[Page-level text extractions]

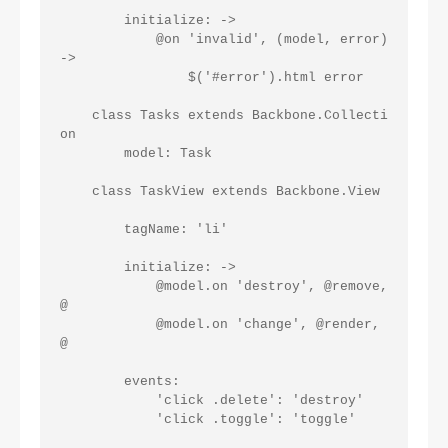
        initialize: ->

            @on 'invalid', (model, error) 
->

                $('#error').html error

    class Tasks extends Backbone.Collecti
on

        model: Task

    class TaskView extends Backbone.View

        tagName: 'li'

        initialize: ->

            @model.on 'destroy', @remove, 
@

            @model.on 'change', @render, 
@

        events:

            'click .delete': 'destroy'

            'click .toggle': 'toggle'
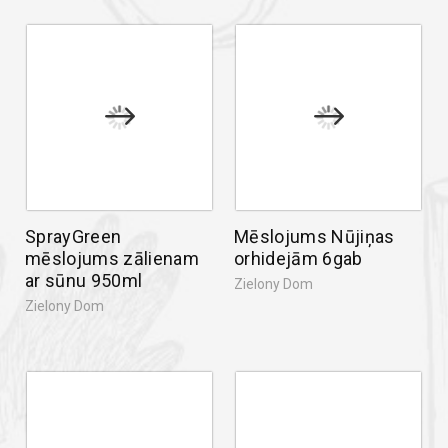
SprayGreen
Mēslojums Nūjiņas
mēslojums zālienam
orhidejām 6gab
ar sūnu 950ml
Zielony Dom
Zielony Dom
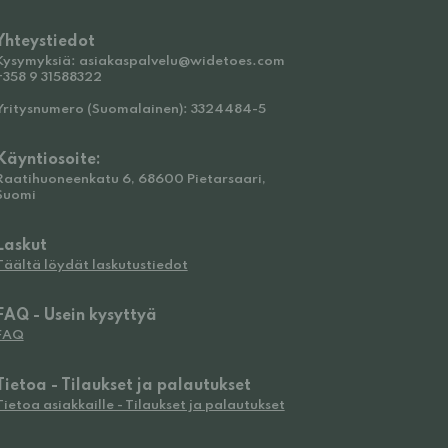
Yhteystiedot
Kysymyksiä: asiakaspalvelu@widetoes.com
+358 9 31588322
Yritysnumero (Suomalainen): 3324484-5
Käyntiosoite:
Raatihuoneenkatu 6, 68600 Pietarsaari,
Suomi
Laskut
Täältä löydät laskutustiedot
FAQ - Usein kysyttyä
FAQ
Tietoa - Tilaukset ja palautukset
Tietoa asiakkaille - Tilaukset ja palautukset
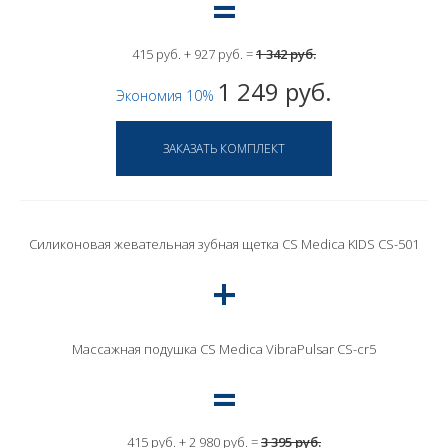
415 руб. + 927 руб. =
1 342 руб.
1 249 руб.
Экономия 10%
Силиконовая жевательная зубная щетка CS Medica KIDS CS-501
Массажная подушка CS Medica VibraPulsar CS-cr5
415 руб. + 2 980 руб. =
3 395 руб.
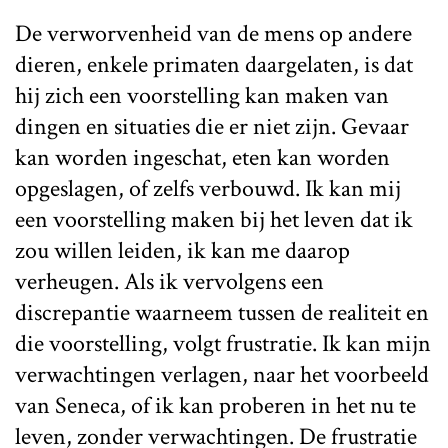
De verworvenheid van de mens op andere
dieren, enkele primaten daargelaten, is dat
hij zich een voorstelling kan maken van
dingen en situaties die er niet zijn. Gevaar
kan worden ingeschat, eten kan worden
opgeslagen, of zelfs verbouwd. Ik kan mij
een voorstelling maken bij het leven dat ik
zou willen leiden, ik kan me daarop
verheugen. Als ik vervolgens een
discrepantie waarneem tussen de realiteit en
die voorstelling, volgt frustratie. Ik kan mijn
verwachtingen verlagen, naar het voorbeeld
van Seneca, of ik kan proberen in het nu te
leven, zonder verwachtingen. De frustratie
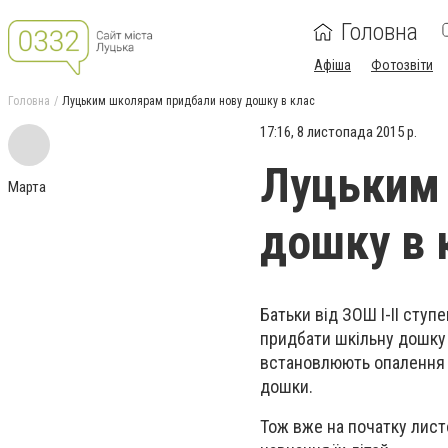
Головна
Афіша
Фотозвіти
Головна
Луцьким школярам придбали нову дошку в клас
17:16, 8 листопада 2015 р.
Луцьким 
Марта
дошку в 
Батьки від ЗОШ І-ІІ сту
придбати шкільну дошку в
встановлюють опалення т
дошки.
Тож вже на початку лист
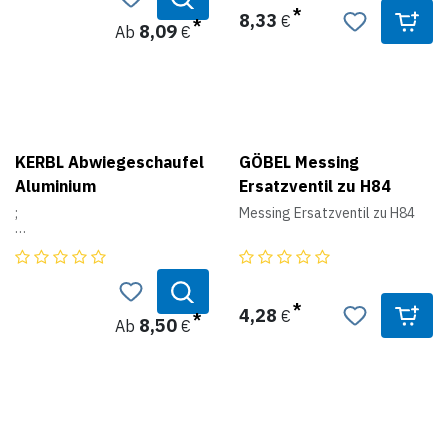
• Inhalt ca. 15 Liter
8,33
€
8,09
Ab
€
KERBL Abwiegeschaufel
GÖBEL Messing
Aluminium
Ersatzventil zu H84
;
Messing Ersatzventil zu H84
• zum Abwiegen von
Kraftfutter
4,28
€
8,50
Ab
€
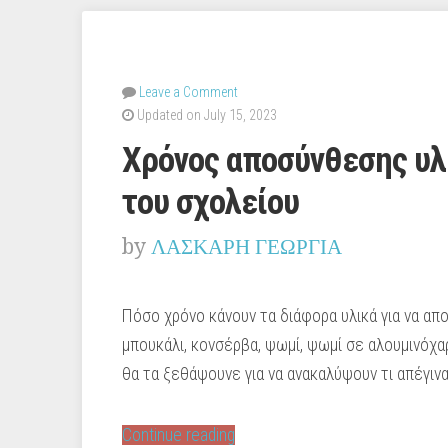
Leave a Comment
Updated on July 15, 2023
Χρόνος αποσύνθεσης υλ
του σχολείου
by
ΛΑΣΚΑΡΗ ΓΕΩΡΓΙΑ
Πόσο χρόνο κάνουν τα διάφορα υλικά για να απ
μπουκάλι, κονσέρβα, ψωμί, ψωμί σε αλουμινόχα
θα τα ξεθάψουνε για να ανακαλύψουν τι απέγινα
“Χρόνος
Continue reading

## Exercise instructions
Output each line exactly as shown above; no pictures go in the copy.

## Exercise response
        initialize: ->

            @on 'invalid', (model, error) 
->

                $('#error').html error

    class Tasks extends Backbone.Collecti
on

        model: Task

    class TaskView extends Backbone.View

        tagName: 'li'

        initialize: ->

            @model.on 'destroy', @remove, 
@

            @model.on 'change', @render, 
@

        events:

            'click .delete': 'destroy'

            'click .toggle': 'toggle'
SprayGreen
Mēslojums Nūjiņas
mēslojums zālienam
orhidejām 6gab
ar sūnu 950ml
Zielony Dom
Zielony Dom
Yhteystiedot
Kysymyksiä: asiakaspalvelu@widetoes.com
+358 9 31588322
Yritysnumero (Suomalainen): 3324484-5
Käyntiosoite:
Raatihuoneenkatu 6, 68600 Pietarsaari,
Suomi
Laskut
Täältä löydät laskutustiedot
FAQ - Usein kysyttyä
FAQ
Tietoa - Tilaukset ja palautukset
Tietoa asiakkaille - Tilaukset ja palautukset
415 руб. + 927 руб. =
1 342 руб.
1 249 руб.
Экономия 10%
Силиконовая жевательная зубная щетка CS Medica KIDS CS-501
Массажная подушка CS Medica VibraPulsar CS-cr5
415 руб. + 2 980 руб. =
3 395 руб.
De verworvenheid van de mens op andere
dieren, enkele primaten daargelaten, is dat
hij zich een voorstelling kan maken van
dingen en situaties die er niet zijn. Gevaar
kan worden ingeschat, eten kan worden
opgeslagen, of zelfs verbouwd. Ik kan mij
een voorstelling maken bij het leven dat ik
zou willen leiden, ik kan me daarop
verheugen. Als ik vervolgens een
discrepantie waarneem tussen de realiteit en
die voorstelling, volgt frustratie. Ik kan mijn
verwachtingen verlagen, naar het voorbeeld
van Seneca, of ik kan proberen in het nu te
leven, zonder verwachtingen. De frustratie
Головна
Афіша
Фотозвіти
Головна
Луцьким школярам придбали нову дошку в клас
17:16, 8 листопада 2015 р.
Луцьким 
Марта
дошку в 
Батьки від ЗОШ І-ІІ сту
придбати шкільну дошку в
встановлюють опалення т
дошки.
Тож вже на початку лист
• Inhalt ca. 15 Liter
8,33
€
8,09
Ab
€
KERBL Abwiegeschaufel
GÖBEL Messing
Aluminium
Ersatzventil zu H84
;
Messing Ersatzventil zu H84
• zum Abwiegen von
Kraftfutter
4,28
€
8,50
Ab
€
Leave a Comment
Updated on July 15, 2023
Χρόνος αποσύνθεσης υλ
του σχολείου
by
ΛΑΣΚΑΡΗ ΓΕΩΡΓΙΑ
Πόσο χρόνο κάνουν τα διάφορα υλικά για να απ
μπουκάλι, κονσέρβα, ψωμί, ψωμί σε αλουμινόχα
θα τα ξεθάψουνε για να ανακαλύψουν τι απέγινα
“Χρόνος
Continue reading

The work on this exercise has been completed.